Sadly, the only new climate-related policy announced was allowing companies to explore new oil and gas licenses. New measures to help reach the Government’s own legally binding targets to halt species decline by 2030 and improve their numbers by 10% by 2042 were completely absent.
The climate and biodiversity crises pose an existential risk to us all, so it is hard to see how this fits in with the Government’s recent stated aim to make ‘long term decisions to deliver the change we need’.
In this King’s speech, the government emphasised their commitment to ‘continue to lead action on tackling climate change and biodiversity loss’. They have a range of targets that could help us do this, including a commitment to protect 30% of land and sea for nature by 2030 as well as targets to improve water quality, create 500,000 hectares of biodiverse rich habitat and give everyone access to nature within 15 minutes (as laid out in the Environmental Improvement plan)1.
These are commendable targets, but the UK is off track to meet every single one of these environmental targets2 and plans to rectify that are thin on the ground.
With a general election approaching, now is the time to address this by making full use of nature-based solutions like wetlands. The UK needs to better protect wetlands and we also need to restore them at scale to unlock their amazing potential.
Take flooding. We must use wetlands to make communities more resilient to the more frequent and extreme weather we are witnessing. Local Authorities and other flood authorities must be given the right information, plans and funding to create wetlands for flood resilience. They need guidance and training on how to restore and manage wetlands effectively, a natural flood management accreditation scheme with standards for best practice, and dedicated funding to ensure they can create wetlands at a larger scale.
Take carbon emissions. The UK must also take steps to better tackle climate change by driving forward investment in nature-based solutions like saltmarsh. The government must incorporate coastal wetlands into the UK’s carbon accounting and net zero plans, develop a saltmarsh carbon code and establish public and private sector funding mechanisms that ensure more saltmarsh restoration.
And consider wellbeing. Wetlands have amazing benefits for people’s wellbeing (particularly in built up areas) while also providing essential urban cooling. The Government must commission research on the benefits provided by urban wetlands, make green and blue infrastructure standards compulsory for all local plans and new developments and make sustainable drainage systems a legal requirement for all new developments.
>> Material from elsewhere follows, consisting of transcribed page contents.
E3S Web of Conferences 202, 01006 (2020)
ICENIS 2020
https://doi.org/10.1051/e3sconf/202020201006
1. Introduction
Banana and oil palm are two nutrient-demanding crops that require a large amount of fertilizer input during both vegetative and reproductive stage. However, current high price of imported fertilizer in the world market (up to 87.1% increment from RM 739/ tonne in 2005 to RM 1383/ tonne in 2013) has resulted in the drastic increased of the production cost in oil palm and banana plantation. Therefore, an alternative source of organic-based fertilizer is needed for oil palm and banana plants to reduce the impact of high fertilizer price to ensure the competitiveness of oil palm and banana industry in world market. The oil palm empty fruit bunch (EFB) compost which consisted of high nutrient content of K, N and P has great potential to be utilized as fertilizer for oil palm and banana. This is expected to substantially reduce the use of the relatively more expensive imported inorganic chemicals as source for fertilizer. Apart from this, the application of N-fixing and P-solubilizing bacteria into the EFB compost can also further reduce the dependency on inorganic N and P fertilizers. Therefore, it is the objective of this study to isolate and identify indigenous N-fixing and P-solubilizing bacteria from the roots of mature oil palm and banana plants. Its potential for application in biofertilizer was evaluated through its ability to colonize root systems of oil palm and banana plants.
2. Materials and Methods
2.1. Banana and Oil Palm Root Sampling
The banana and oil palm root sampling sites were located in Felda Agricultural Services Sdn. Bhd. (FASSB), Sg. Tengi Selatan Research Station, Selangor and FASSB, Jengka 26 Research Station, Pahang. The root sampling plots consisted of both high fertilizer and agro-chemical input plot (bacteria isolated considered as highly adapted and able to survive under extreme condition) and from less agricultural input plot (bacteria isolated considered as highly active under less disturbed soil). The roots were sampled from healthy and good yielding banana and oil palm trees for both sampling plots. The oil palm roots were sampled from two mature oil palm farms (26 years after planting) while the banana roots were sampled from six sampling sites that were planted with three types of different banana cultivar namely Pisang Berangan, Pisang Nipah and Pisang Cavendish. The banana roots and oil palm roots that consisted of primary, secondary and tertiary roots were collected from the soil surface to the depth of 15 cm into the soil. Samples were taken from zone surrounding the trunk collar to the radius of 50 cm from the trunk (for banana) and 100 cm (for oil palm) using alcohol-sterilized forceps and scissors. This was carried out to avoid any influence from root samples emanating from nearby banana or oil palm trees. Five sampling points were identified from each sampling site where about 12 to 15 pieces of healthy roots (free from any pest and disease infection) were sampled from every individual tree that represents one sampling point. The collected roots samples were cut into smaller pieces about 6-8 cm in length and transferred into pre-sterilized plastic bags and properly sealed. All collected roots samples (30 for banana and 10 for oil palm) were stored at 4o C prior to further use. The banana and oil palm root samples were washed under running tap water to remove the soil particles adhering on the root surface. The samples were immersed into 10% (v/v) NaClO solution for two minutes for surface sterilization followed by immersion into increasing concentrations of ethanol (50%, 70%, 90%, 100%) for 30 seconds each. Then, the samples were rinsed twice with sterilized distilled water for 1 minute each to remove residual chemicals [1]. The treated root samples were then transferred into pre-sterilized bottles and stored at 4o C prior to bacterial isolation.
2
And that’s not to forget the incredible range of wildlife wetlands support. While they cover just 6% of the Earth’s land surface, 40% of all plant and animal species live or breed in wetlands3.
What was welcome was that another attempt to scrap nutrient neutrality requirements (that ensure housing developments offset their nutrient pollution with measures like creating wetlands4) did not make its way into the speech. After the Government failed to scrap these rules in the Levelling Up and Regeneration Bill5, there were rumours that they would introduce a separate bill in the Kings speech to do just that. We were pleased to see that this didn’t make the cut.
But there is still a lot of work to be done here to ensure we can create high quality treatment wetlands that effectively remove the excess nutrients that are harming water bodies and wildlife. It is particularly important to restore the investor confidence that has been lost due to Government flip-flopping.
Ministers must now stick to their decision to uphold these requirements and assure investors that they can trust the nutrient market will succeed. That means three things:
The UK’s current piecemeal, haphazard approach to wetlands is ineffective. To make the very best use of these wetland superpowers, we need the Government to commit to an overarching plan. The UK has yet to produce a National Wetlands Strategy, unlike many other countries that have signed up to the Convention on Wetlands. If we want to best protect and restore these incredible ecosystems into the future, committing to such a strategy would be a simple, effective next step.